Depuis, cet ancien banquier affronte la pire crise jamais vécue par ses administrés. Des journalistes du monde entier l’écoutent, dans son grand bureau au plafond coffré, alerter sur les « conséquences dramatiques » que pourrait avoir une telle opération. « Je n’ai toujours pas reçu de confirmation, et tout ce qui reste à confirmer demeure incertain », s’accroche-t-il.
Le président américain, lui, promet de réduire ses troupes « bien au-delà » de 5 000 hommes. Mercredi, le secrétaire général de l’Otan, Mark Rutte, a assuré que la réduction des troupes américaines se ferait « de manière structurée » et progressive. Dans ses documents officiels, le Pentagone affirme que les pays européens doivent être en mesure de contrebalancer, seuls, l’influence russe. Les États-Unis peuvent offrir un soutien « essentiel, pose-t-il, mais plus limité ».
Pour l’Europe, le signal est brutal. Toute une architecture reste à inventer. Les États-Unis ont étendu sur le continent leur dissuasion nucléaire en même temps qu’ils ont construit leurs bases aériennes, leurs centres logistiques, leurs capacités de renseignement. Les pays européens, à l’inverse, additionnent des armées nationales aux priorités divergentes.
« Donald Trump nous met face à nous-même »
En mars, Emmanuel Macron a évoqué la possibilité d’étendre la dissuasion nucléaire française, déclenchant un début de polémique nationale. Aloïs, 69 ans, caresse le couteau de chasse qu’il porte en pendentif. « Au fond, Donald Trump nous met face à nous-même. Paris, Berlin, Rome : si on pointe tous dans la même direction, on peut déjà faire beaucoup. »
Dans sa boutique, cet ancien garagiste vend des arcs, des bottes, des casquettes. Dans les années 1980, près de 300 000 soldats américains étaient stationnés à travers 900 sites en Allemagne. Les plus vieux habitants entendaient le grondement des chars lorsqu’ils passaient devant l’école maternelle. Les chewing-gums des GI’s avaient le goût de l’aventure.
« Le monde change », souffle Aloïs. La guerre froide a pris fin. La présence des troupes a fondu : elle tourne désormais autour de 36 000 soldats. Depuis les attentats terroristes du 11 septembre 2001, les forces américaines sont repliées dans des bases fortifiées. Les sondages montrent que de plus en plus d’Américains préfèrent se tenir à l’écart des affaires internationales. Trump a été en partie élu sur cette promesse.
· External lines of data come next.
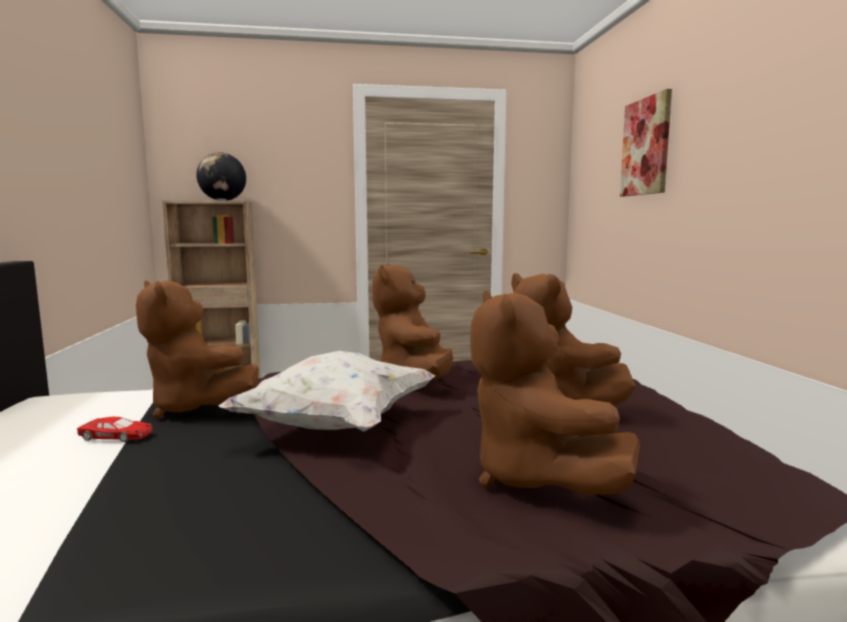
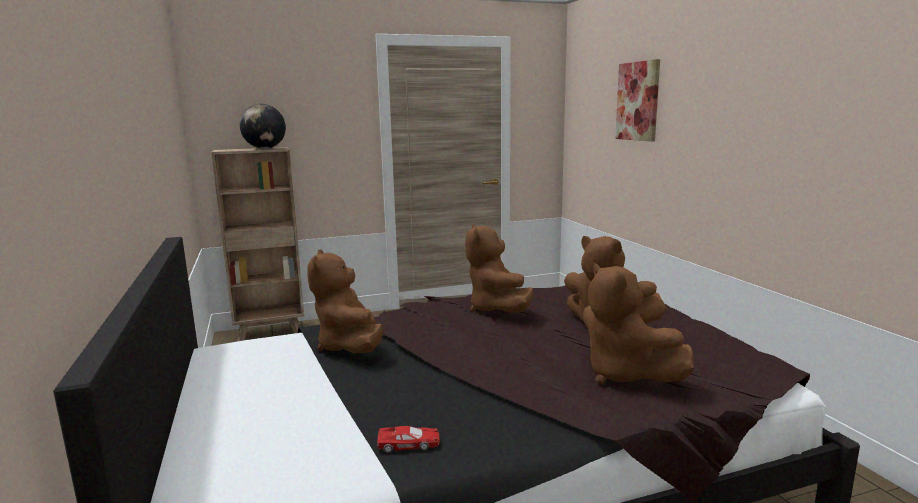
camera: 10 degrees left, 5 degrees up
red toy car [77,417,153,442] -> red toy car moved to [377,426,440,453]
brown plush toy [136,280,259,419] -> brown plush toy turned 45 degrees clockwise [307,249,383,353]
white pillow [218,351,435,432] -> none

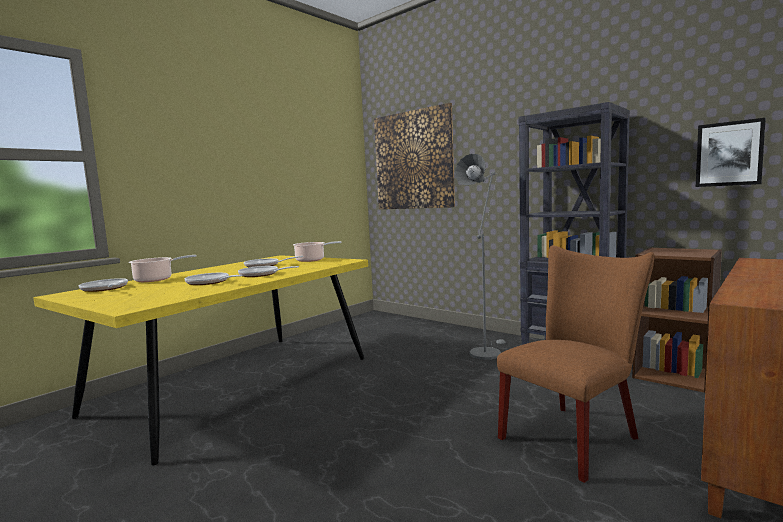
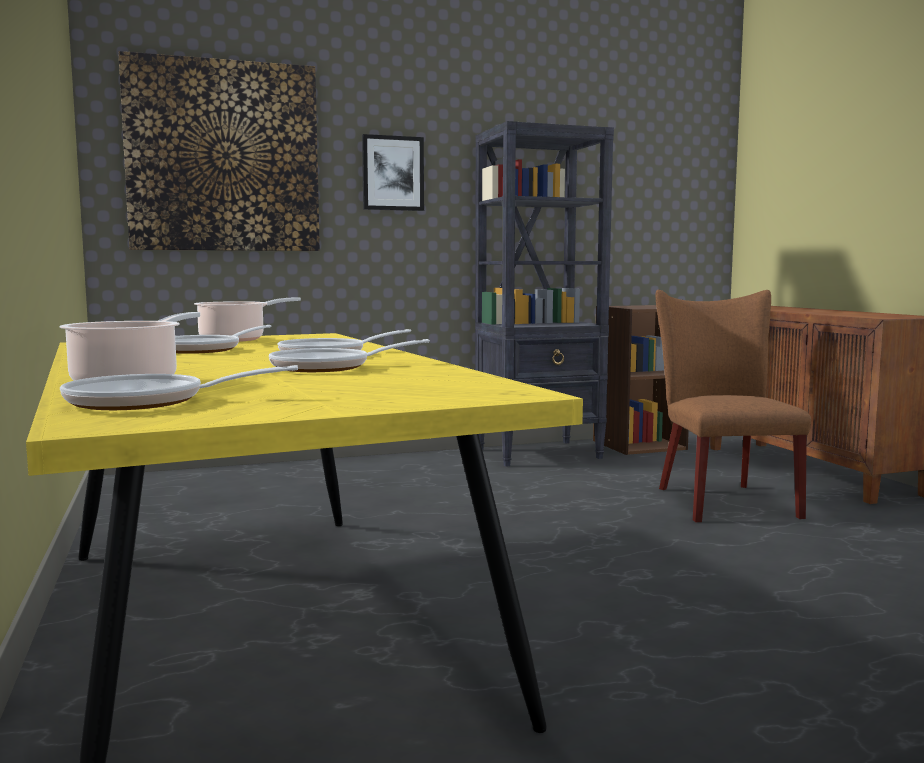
camera: 60 degrees left, 0 degrees up
grey floor lamp [455,154,506,360] -> none
picture [696,118,766,187] -> picture moved to [362,134,424,211]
En 2020, déjà, le président américain avait menacé de retirer des troupes à la fin de son premier mandat. « Tant qu’ils sont là, on peut compter sur eux à 100 % », s’accroche le vieil homme. Dans les prochains mois, Aloïs veut quitter sa boutique pour une roulotte sur-mesure. Il prévoit de vendre son équipement à travers l’Allemagne. Il s’installera au pied des bases de l’US Army.